Ils se plaignent tout le temps, mais si c'était un appel à l'aide: coup de projecteur sur le syndrome de Calimero

Chez certaines personnes, la moindre contrariété du quotidien devient un prétexte pour se lamenter. En psychologie, on appelle cela le syndrome de Calimero. Mais derrière ce comportement exaspérant pour l’entourage, et souvent inconscient, il y a un profond désir d’exister pour autrui.

Stéphanie Wiélé Publié le 05/03/2024 à 12:05, mis à jour le 05/03/2024 à 12:25
Certaines personnes se lamentent sans arrêt. Tout y passe et la moindre contrariété du quotidien devient un prétexte pour gémir. Photo Pexels

La météo pluvieuse, le prix exorbitant du kilo de patates ou du péage, cette grippe carabinée qui nous cloue au lit, la purée bien trop salée du restaurant ou simplement le temps qui file à toute allure... Certaines personnes se lamentent sans arrêt. Tout y passe et la moindre contrariété du quotidien devient un prétexte pour gémir.

Ce mécanisme répétitif nécessite une attention soutenue, voire constante des interlocuteurs. Une situation qui peut vite devenir très éprouvante pour l’entourage. En psychologie, cette tendance aux jérémiades porte un nom inspiré d’un personnage de dessin animé: le syndrome de Calimero. Car comme l’oisillon malchanceux et ronchon – coiffé d’une coquille d’œuf sur la tête – certaines personnes ressentent des moments de profonde injustice.

Mais que cache cette lancinante rengaine? Comment trouver le bon dosage de la plainte? On fait le point avec Saverio Tomasella, docteur en psychologie et psychanalyste niçois et auteur de l’essai Le Syndrome de Calimero (Livre de Poche).
────────────────────
» Consignes
Rédigez la suite de l'article sur le syndrome de Calimero en reprenant après sa dernière phrase.
────────────────────
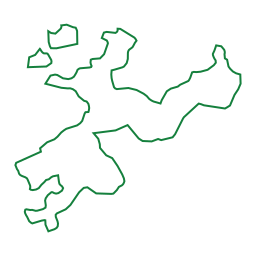 an SVG outline of Solothurn
{"feature_id": "CHE-3426", "entity_name": "Solothurn", "entity_type": "Canton", "adm_level": 1, "iso_a3": "CHE", "parent_name": "Switzerland", "parent_adm1": "", "projection": "mercator", "projection_center": [7.597, 47.288], "detail": "fine", "context": "isolated", "style": "outline", "palette": "green", "viewbox_px": 256, "rotation_deg": 0, "n_neighbors": 0, "source": "natural_earth", "source_scale": "10m", "svg_char_len": 3136}
<svg xmlns="http://www.w3.org/2000/svg" viewBox="0 0 256 256"><path d="M85.5,112.2L88.4,112.0L88.8,110.6L89.2,108.0L88.9,105.9L88.4,103.9L87.4,102.5L86.6,101.5L84.1,100.8L78.7,96.4L75.7,91.2L72.9,89.2L70.2,88.3L67.8,88.4L61.4,87.8L45.4,83.7L50.5,75.6L55.0,74.6L57.3,75.0L63.0,78.3L68.3,79.1L71.5,78.3L73.9,76.7L75.3,74.5L76.5,72.4L77.5,69.9L78.7,68.9L80.0,68.3L89.5,67.5L91.2,67.0L91.6,66.0L90.9,64.4L90.5,62.5L90.8,59.7L92.6,59.0L100.0,58.4L104.1,54.2L107.9,43.4L107.7,42.3L106.8,40.5L101.8,38.0L103.9,32.6L106.6,31.9L115.5,32.9L116.8,32.0L117.6,30.7L117.6,28.7L120.3,28.9L134.4,37.6L135.5,38.9L136.5,40.7L134.9,42.8L133.4,45.7L132.5,47.2L131.1,48.3L129.8,49.2L128.9,50.0L128.2,51.3L127.9,52.8L127.8,59.0L126.7,63.1L124.0,66.5L122.5,67.3L114.7,69.6L111.6,70.4L111.3,74.5L111.6,78.1L112.2,80.9L114.0,87.1L115.1,88.4L116.8,89.1L128.4,88.0L136.6,90.0L143.6,93.7L146.8,96.1L149.3,99.0L151.5,100.5L153.5,101.5L160.5,103.5L161.7,100.2L166.8,91.3L170.9,88.6L177.8,86.6L180.2,84.7L188.3,81.0L189.2,79.8L190.3,77.6L192.1,72.4L193.8,71.9L196.4,72.1L200.6,71.7L207.6,69.8L213.8,65.2L215.8,62.7L215.6,60.4L214.4,58.6L213.5,56.7L212.9,54.9L212.9,53.8L214.4,50.6L216.2,45.4L221.3,46.3L224.2,49.8L224.7,51.4L224.8,53.0L224.5,54.0L224.9,58.4L227.1,59.7L228.5,66.5L230.1,68.7L232.9,71.5L236.1,73.3L240.3,74.5L240.6,83.7L238.2,89.3L234.5,94.9L230.0,105.5L227.3,107.2L225.0,108.5L203.9,105.3L201.1,104.2L198.7,103.6L184.0,117.1L183.1,118.4L175.1,134.2L172.6,137.3L161.2,140.1L158.1,139.0L151.7,141.4L142.6,141.0L138.7,138.5L127.6,125.1L115.6,130.4L93.6,133.2L98.3,138.8L98.8,140.7L99.8,144.2L100.0,147.9L106.2,155.3L112.2,158.1L117.5,165.9L122.2,174.4L123.9,178.4L124.4,181.2L123.9,182.7L123.1,184.2L122.0,185.3L118.9,186.9L116.9,190.0L113.4,193.6L111.4,193.9L96.2,193.4L87.4,187.3L83.7,187.9L79.1,192.3L70.4,205.0L65.7,209.3L56.9,213.4L55.7,214.8L55.8,216.9L57.5,221.2L58.0,223.5L57.7,226.3L56.6,227.9L54.5,229.2L48.4,231.3L45.5,224.7L45.3,220.3L44.5,220.1L41.7,220.6L32.3,223.4L31.1,222.8L29.2,221.2L27.2,217.0L26.1,215.2L25.2,213.3L24.8,211.8L25.3,209.7L26.4,209.3L30.2,210.0L32.3,209.9L35.6,210.8L37.2,210.7L43.0,209.1L45.5,207.6L45.8,205.3L45.1,200.6L45.7,198.3L47.8,195.2L51.4,192.2L52.5,192.2L54.1,193.1L56.1,193.6L58.4,193.1L62.0,190.6L63.1,188.1L62.0,186.3L60.5,185.1L59.4,183.8L58.9,181.5L58.1,175.3L53.0,176.3L51.3,177.2L48.8,179.3L46.1,180.0L44.3,182.1L41.4,184.8L38.8,188.1L36.1,189.5L32.7,190.1L30.7,189.7L29.9,189.1L30.1,188.1L30.3,187.0L30.1,185.5L27.8,180.0L27.0,178.4L25.4,177.3L21.8,175.9L20.2,175.0L19.1,173.7L18.2,170.8L17.0,169.1L15.4,165.1L16.2,162.8L40.9,151.7L40.1,148.3L47.1,142.3L54.4,139.3L57.5,136.7L61.2,132.5L64.0,130.3L66.3,128.8L77.1,125.4L80.2,123.2L82.2,120.9L84.7,113.4L85.5,112.2ZM55.4,33.6L60.4,29.0L61.0,28.2L61.4,26.8L61.5,25.6L61.4,25.4L66.7,24.7L73.0,27.2L75.7,27.7L76.5,29.4L77.1,31.0L77.3,43.9L56.4,48.3L51.0,48.2L50.3,47.0L49.8,45.9L48.7,42.0L48.3,31.2L51.1,33.0L55.4,33.6ZM29.2,57.3L35.2,54.9L39.9,48.8L40.0,48.9L41.6,51.4L42.0,51.9L42.8,52.7L43.7,53.3L44.5,53.4L46.7,53.4L47.5,53.7L48.2,54.6L51.2,59.9L51.5,61.3L51.3,63.1L46.4,66.5L27.9,67.2L29.2,57.3Z" fill="none" stroke="#15803d" stroke-width="2"/></svg>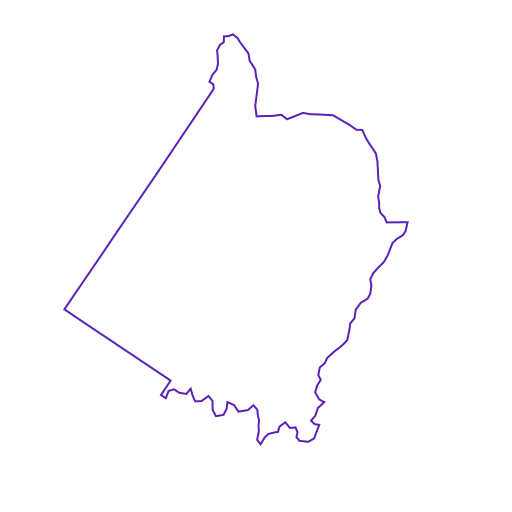 Medianeira, Paraná, Brazil, rotated 215°
{"feature_id": "56859067B12275728934529", "entity_name": "Medianeira", "entity_type": "district", "adm_level": 2, "iso_a3": "BRA", "parent_name": "Brazil", "parent_adm1": "Paraná", "projection": "robinson", "projection_center": [-54.121, -25.266], "detail": "fine", "context": "isolated", "style": "outline", "palette": "violet", "viewbox_px": 512, "rotation_deg": 215, "n_neighbors": 0, "source": "geoboundaries", "source_scale": "gbopen_adm2", "svg_char_len": 1746}
<svg xmlns="http://www.w3.org/2000/svg" viewBox="0 0 512 512"><g transform="rotate(215 256 256)"><path d="M116.3,175.4L122.0,174.8L129.4,178.3L131.7,185.4L131.9,191.7L136.7,194.2L139.8,201.3L138.2,207.8L139.2,213.2L137.1,222.6L135.1,228.9L133.9,233.6L133.0,239.5L137.1,249.0L140.1,254.8L139.6,261.4L143.5,269.1L143.4,277.5L140.1,285.1L140.7,290.4L144.4,297.9L149.1,302.5L150.1,308.9L149.2,317.1L147.8,324.2L148.6,332.6L151.6,344.8L150.5,350.6L147.6,357.4L147.8,362.4L151.2,370.6L168.2,358.5L173.2,361.6L178.6,362.6L182.5,365.9L185.8,370.4L189.9,374.6L194.6,384.8L199.2,388.3L210.7,403.0L216.4,408.6L221.4,410.7L228.7,413.4L234.5,416.2L241.3,420.2L246.1,417.0L254.7,417.0L273.5,415.5L286.6,407.4L293.2,403.1L299.6,400.2L308.9,385.9L316.3,386.2L322.6,380.4L330.8,374.4L335.6,370.7L342.6,378.3L353.1,398.3L358.9,403.1L363.7,408.4L373.2,412.3L378.4,417.6L392.0,422.1L395.9,423.9L401.9,424.4L404.7,420.2L408.2,417.5L405.1,412.8L406.6,408.3L405.9,402.3L402.4,398.1L397.5,391.9L395.1,385.9L395.6,379.1L394.0,372.0L389.5,372.2L386.5,368.7L384.5,265.6L384.1,231.1L383.7,193.0L383.2,169.1L382.7,125.8L382.4,102.4L367.4,102.6L254.5,105.0L254.1,87.6L248.3,87.8L250.2,95.3L246.8,99.7L240.2,100.0L233.9,103.1L233.4,109.8L227.6,105.1L222.4,102.1L217.5,105.8L214.6,114.0L208.5,112.4L203.3,105.1L196.9,101.8L191.5,107.3L192.4,114.0L195.6,120.0L188.3,121.3L181.1,118.4L174.3,125.1L172.5,132.2L166.8,130.9L163.4,126.9L159.3,123.2L156.4,118.1L153.2,114.2L149.6,106.1L144.3,104.4L144.8,112.4L143.7,117.4L140.3,121.4L137.1,124.5L138.9,129.7L136.6,136.6L129.5,134.6L125.3,138.3L120.8,135.3L119.0,130.9L114.4,129.5L106.7,133.7L103.8,139.8L107.4,154.0L111.5,151.9L116.5,152.7L115.8,159.1L118.1,166.9L116.3,175.4Z" fill="none" stroke="#5b21b6" stroke-width="2"/></g></svg>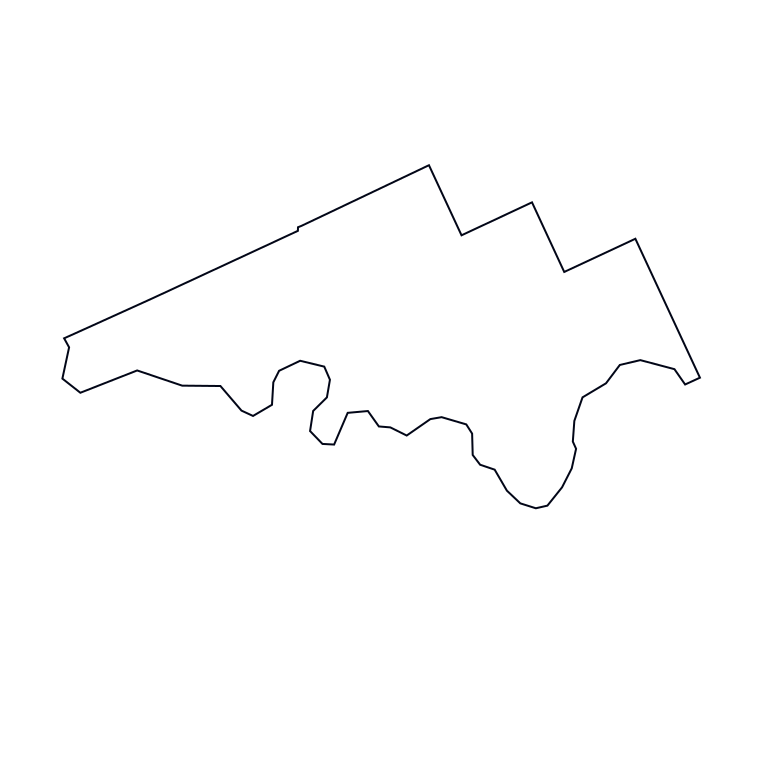 Pawnee, Oklahoma, United States of America (Robinson projection), rotated 155°
{"feature_id": "52423323B92257960877908", "entity_name": "Pawnee", "entity_type": "district", "adm_level": 2, "iso_a3": "USA", "parent_name": "United States of America", "parent_adm1": "Oklahoma", "projection": "robinson", "projection_center": [-96.654, 36.362], "detail": "fine", "context": "isolated", "style": "outline", "palette": "ink", "viewbox_px": 768, "rotation_deg": 155, "n_neighbors": 0, "source": "geoboundaries", "source_scale": "gbopen_adm2", "svg_char_len": 883}
<svg xmlns="http://www.w3.org/2000/svg" viewBox="0 0 768 768"><g transform="rotate(155 384 384)"><path d="M654.6,560.6L653.9,550.3L673.2,524.8L662.9,504.4L602.0,500.6L567.6,467.8L533.1,451.3L524.4,420.1L516.2,410.4L494.3,412.5L483.6,432.3L473.5,440.3L450.2,440.5L430.8,425.0L431.2,410.7L441.4,396.0L459.6,389.5L470.9,372.6L465.1,355.7L454.8,350.2L429.1,373.2L410.0,366.3L406.6,347.7L396.6,342.0L385.2,327.7L356.8,332.6L345.8,329.6L326.5,312.6L325.1,301.8L333.6,282.2L331.0,270.2L319.9,259.6L317.7,235.4L310.9,218.2L298.9,207.2L287.3,204.7L266.3,215.1L249.5,228.2L237.3,244.1L237.2,252.0L227.1,270.1L209.7,288.0L182.5,290.8L162.2,301.6L141.6,297.3L114.5,274.7L111.3,256.3L95.0,256.2L94.9,346.3L94.8,409.4L173.3,409.4L173.1,486.1L250.9,486.0L250.8,563.3L392.0,562.2L395.7,562.4L397.3,559.2L557.4,559.5L632.9,560.3L654.6,560.6Z" fill="none" stroke="#020617" stroke-width="2"/></g></svg>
────────────────────
» Résultat de l'exercice
La plainte... un sentiment humain, non?

Oui, au quotidien, nous sommes tous confrontés à des insatisfactions plus ou moins importantes et pénibles. Lorsque l’on formule son mécontentement, nous sommes dans l’action: on prend le risque de déplaire. Lorsqu’elle s’appuie sur quelque chose de réel, factuel et d’actuel, la plainte peut être libératrice et salvatrice car elle permet un progrès. D’ailleurs, dans l’histoire de l’humanité, de nombreuses cultures avaient des rituels pour mettre dehors "le mauvais". Dans certains pays, les pleureuses accompagnent encore le deuil collectif: la plainte permet alors de cicatriser. Rappelons également, qu’à l’origine, le carnaval était une façon caricaturale de dire ce qui ne va pas, une occasion rêvée de se plaindre et de se moquer des rois et des reines. Dans la littérature, de Diderot à Rousseau en passant par Proust, la capacité à exprimer son affliction ou sa détresse est plébiscitée. Elle est le signe d’une sensibilité.

Quel est le problème des "Calimero"?

Ces personnes se plaignent de façon répétée ou inadéquate, c’est-à-dire qu’ils gémissent contre des injustices présentes souvent sans grande importance. Leur plainte est donc disproportionnée. Les "Calimero" ne font généralement pas exprès d’insister, ils se savent insupportables pour l’entourage, mais ils ne peuvent pas faire autrement: ils ont besoin d’être reconnus comme victimes et la plainte apparaît comme le seul remède. Il faut avoir une forme de compassion pour ces "Calimero" car la plainte n’est pas choisie contrairement aux râleurs (lire encadré).

Pourquoi ce besoin de formuler leurs griefs continuellement?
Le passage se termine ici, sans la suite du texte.